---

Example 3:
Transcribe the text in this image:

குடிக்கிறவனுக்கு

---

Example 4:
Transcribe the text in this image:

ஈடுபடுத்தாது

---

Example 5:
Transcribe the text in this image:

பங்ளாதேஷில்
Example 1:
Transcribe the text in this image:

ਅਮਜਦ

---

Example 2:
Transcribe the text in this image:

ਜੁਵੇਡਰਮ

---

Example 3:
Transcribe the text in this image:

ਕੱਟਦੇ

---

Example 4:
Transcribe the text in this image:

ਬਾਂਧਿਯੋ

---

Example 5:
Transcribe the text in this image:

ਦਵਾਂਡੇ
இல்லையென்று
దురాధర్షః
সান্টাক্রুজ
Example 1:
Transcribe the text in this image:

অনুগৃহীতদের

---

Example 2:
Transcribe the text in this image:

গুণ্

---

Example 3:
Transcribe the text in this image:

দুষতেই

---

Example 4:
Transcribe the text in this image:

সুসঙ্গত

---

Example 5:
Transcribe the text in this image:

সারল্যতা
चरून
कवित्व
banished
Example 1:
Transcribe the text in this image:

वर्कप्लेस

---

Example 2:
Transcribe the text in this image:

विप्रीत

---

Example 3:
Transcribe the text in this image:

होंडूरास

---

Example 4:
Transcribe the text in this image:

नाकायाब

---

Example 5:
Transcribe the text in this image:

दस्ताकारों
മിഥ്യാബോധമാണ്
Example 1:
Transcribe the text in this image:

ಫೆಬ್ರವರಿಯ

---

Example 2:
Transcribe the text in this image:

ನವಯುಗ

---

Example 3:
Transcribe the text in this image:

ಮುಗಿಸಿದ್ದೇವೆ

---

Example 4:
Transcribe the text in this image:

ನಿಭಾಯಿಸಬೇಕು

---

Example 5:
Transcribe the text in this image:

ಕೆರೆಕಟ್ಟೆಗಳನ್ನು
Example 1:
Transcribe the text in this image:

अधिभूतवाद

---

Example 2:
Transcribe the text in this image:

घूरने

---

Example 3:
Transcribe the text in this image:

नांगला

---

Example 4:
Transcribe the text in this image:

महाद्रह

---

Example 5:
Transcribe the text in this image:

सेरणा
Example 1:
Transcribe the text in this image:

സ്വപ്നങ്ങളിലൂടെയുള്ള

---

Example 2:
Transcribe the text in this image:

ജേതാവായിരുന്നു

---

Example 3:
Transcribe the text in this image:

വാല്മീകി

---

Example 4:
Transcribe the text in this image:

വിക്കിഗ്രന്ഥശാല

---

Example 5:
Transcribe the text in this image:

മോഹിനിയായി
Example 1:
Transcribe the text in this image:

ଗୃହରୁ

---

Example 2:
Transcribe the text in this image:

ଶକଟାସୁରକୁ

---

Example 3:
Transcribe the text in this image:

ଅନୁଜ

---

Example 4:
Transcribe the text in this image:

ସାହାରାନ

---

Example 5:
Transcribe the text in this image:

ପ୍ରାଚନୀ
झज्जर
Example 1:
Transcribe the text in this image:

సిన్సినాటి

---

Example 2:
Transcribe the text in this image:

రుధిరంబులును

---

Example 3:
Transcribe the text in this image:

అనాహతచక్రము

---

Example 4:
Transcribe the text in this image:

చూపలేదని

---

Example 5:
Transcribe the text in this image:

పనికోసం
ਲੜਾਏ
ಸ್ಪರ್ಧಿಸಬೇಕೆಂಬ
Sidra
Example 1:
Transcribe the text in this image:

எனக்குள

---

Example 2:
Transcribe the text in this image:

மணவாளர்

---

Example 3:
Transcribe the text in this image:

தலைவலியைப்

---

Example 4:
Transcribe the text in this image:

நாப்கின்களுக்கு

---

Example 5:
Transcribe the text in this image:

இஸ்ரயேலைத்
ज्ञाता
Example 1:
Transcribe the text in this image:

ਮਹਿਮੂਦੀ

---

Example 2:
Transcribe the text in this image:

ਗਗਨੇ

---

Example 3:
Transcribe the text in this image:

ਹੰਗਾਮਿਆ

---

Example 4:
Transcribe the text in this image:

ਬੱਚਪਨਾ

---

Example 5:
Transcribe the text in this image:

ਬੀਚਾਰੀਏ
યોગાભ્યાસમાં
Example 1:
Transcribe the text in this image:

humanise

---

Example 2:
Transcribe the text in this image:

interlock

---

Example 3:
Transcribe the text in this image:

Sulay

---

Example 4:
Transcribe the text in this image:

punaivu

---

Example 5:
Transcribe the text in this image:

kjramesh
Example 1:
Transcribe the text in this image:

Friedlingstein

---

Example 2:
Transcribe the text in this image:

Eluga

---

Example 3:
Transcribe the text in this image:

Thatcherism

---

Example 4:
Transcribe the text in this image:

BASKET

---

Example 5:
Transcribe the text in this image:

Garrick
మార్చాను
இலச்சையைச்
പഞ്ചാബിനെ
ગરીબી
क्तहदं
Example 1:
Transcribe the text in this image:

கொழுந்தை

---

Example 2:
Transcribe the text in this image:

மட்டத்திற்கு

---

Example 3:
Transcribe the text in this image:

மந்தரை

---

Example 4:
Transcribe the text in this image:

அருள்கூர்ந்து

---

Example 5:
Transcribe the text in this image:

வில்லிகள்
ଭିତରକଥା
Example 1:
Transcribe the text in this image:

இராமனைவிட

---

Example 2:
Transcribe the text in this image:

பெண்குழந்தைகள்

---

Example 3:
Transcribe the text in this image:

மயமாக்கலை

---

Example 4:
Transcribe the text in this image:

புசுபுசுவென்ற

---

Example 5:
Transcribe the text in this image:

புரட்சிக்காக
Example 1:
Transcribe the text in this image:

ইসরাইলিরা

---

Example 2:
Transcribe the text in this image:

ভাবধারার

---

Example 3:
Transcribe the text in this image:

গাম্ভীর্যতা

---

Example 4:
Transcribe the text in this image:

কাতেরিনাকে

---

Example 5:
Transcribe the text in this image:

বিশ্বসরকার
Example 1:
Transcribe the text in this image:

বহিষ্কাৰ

# # # #

Retype the entries word for word.

---

Example 3:
Transcribe the text in this image:

குடிக்கிறவனுக்கு

---

Example 4:
Transcribe the text in this image:

ஈடுபடுத்தாது

---

Example 5:
Transcribe the text in this image:

பங்ளாதேஷில்
Example 1:
Transcribe the text in this image:

ਅਮਜਦ

---

Example 2:
Transcribe the text in this image:

ਜੁਵੇਡਰਮ

---

Example 3:
Transcribe the text in this image:

ਕੱਟਦੇ

---

Example 4:
Transcribe the text in this image:

ਬਾਂਧਿਯੋ

---

Example 5:
Transcribe the text in this image:

ਦਵਾਂਡੇ
இல்லையென்று
దురాధర్షః
সান্টাক্রুজ
Example 1:
Transcribe the text in this image:

অনুগৃহীতদের

---

Example 2:
Transcribe the text in this image:

গুণ্

---

Example 3:
Transcribe the text in this image:

দুষতেই

---

Example 4:
Transcribe the text in this image:

সুসঙ্গত

---

Example 5:
Transcribe the text in this image:

সারল্যতা
चरून
कवित्व
banished
Example 1:
Transcribe the text in this image:

वर्कप्लेस

---

Example 2:
Transcribe the text in this image:

विप्रीत

---

Example 3:
Transcribe the text in this image:

होंडूरास

---

Example 4:
Transcribe the text in this image:

नाकायाब

---

Example 5:
Transcribe the text in this image:

दस्ताकारों
മിഥ്യാബോധമാണ്
Example 1:
Transcribe the text in this image:

ಫೆಬ್ರವರಿಯ

---

Example 2:
Transcribe the text in this image:

ನವಯುಗ

---

Example 3:
Transcribe the text in this image:

ಮುಗಿಸಿದ್ದೇವೆ

---

Example 4:
Transcribe the text in this image:

ನಿಭಾಯಿಸಬೇಕು

---

Example 5:
Transcribe the text in this image:

ಕೆರೆಕಟ್ಟೆಗಳನ್ನು
Example 1:
Transcribe the text in this image:

अधिभूतवाद

---

Example 2:
Transcribe the text in this image:

घूरने

---

Example 3:
Transcribe the text in this image:

नांगला

---

Example 4:
Transcribe the text in this image:

महाद्रह

---

Example 5:
Transcribe the text in this image:

सेरणा
Example 1:
Transcribe the text in this image:

സ്വപ്നങ്ങളിലൂടെയുള്ള

---

Example 2:
Transcribe the text in this image:

ജേതാവായിരുന്നു

---

Example 3:
Transcribe the text in this image:

വാല്മീകി

---

Example 4:
Transcribe the text in this image:

വിക്കിഗ്രന്ഥശാല

---

Example 5:
Transcribe the text in this image:

മോഹിനിയായി
Example 1:
Transcribe the text in this image:

ଗୃହରୁ

---

Example 2:
Transcribe the text in this image:

ଶକଟାସୁରକୁ

---

Example 3:
Transcribe the text in this image:

ଅନୁଜ

---

Example 4:
Transcribe the text in this image:

ସାହାରାନ

---

Example 5:
Transcribe the text in this image:

ପ୍ରାଚନୀ
झज्जर
Example 1:
Transcribe the text in this image:

సిన్సినాటి

---

Example 2:
Transcribe the text in this image:

రుధిరంబులును

---

Example 3:
Transcribe the text in this image:

అనాహతచక్రము

---

Example 4:
Transcribe the text in this image:

చూపలేదని

---

Example 5:
Transcribe the text in this image:

పనికోసం
ਲੜਾਏ
ಸ್ಪರ್ಧಿಸಬೇಕೆಂಬ
Sidra
Example 1:
Transcribe the text in this image:

எனக்குள

---

Example 2:
Transcribe the text in this image:

மணவாளர்

---

Example 3:
Transcribe the text in this image:

தலைவலியைப்

---

Example 4:
Transcribe the text in this image:

நாப்கின்களுக்கு

---

Example 5:
Transcribe the text in this image:

இஸ்ரயேலைத்
ज्ञाता
Example 1:
Transcribe the text in this image:

ਮਹਿਮੂਦੀ

---

Example 2:
Transcribe the text in this image:

ਗਗਨੇ

---

Example 3:
Transcribe the text in this image:

ਹੰਗਾਮਿਆ

---

Example 4:
Transcribe the text in this image:

ਬੱਚਪਨਾ

---

Example 5:
Transcribe the text in this image:

ਬੀਚਾਰੀਏ
યોગાભ્યાસમાં
Example 1:
Transcribe the text in this image:

humanise

---

Example 2:
Transcribe the text in this image:

interlock

---

Example 3:
Transcribe the text in this image:

Sulay

---

Example 4:
Transcribe the text in this image:

punaivu

---

Example 5:
Transcribe the text in this image:

kjramesh
Example 1:
Transcribe the text in this image:

Friedlingstein

---

Example 2:
Transcribe the text in this image:

Eluga

---

Example 3:
Transcribe the text in this image:

Thatcherism

---

Example 4:
Transcribe the text in this image:

BASKET

---

Example 5:
Transcribe the text in this image:

Garrick
మార్చాను
இலச்சையைச்
പഞ്ചാബിനെ
ગરીબી
क्तहदं
Example 1:
Transcribe the text in this image:

கொழுந்தை

---

Example 2:
Transcribe the text in this image:

மட்டத்திற்கு

---

Example 3:
Transcribe the text in this image:

மந்தரை

---

Example 4:
Transcribe the text in this image:

அருள்கூர்ந்து

---

Example 5:
Transcribe the text in this image:

வில்லிகள்
ଭିତରକଥା
Example 1:
Transcribe the text in this image:

இராமனைவிட

---

Example 2:
Transcribe the text in this image:

பெண்குழந்தைகள்

---

Example 3:
Transcribe the text in this image:

மயமாக்கலை

---

Example 4:
Transcribe the text in this image:

புசுபுசுவென்ற

---

Example 5:
Transcribe the text in this image:

புரட்சிக்காக
Example 1:
Transcribe the text in this image:

ইসরাইলিরা

---

Example 2:
Transcribe the text in this image:

ভাবধারার

---

Example 3:
Transcribe the text in this image:

গাম্ভীর্যতা

---

Example 4:
Transcribe the text in this image:

কাতেরিনাকে

---

Example 5:
Transcribe the text in this image:

বিশ্বসরকার
Example 1:
Transcribe the text in this image:

বহিষ্কাৰ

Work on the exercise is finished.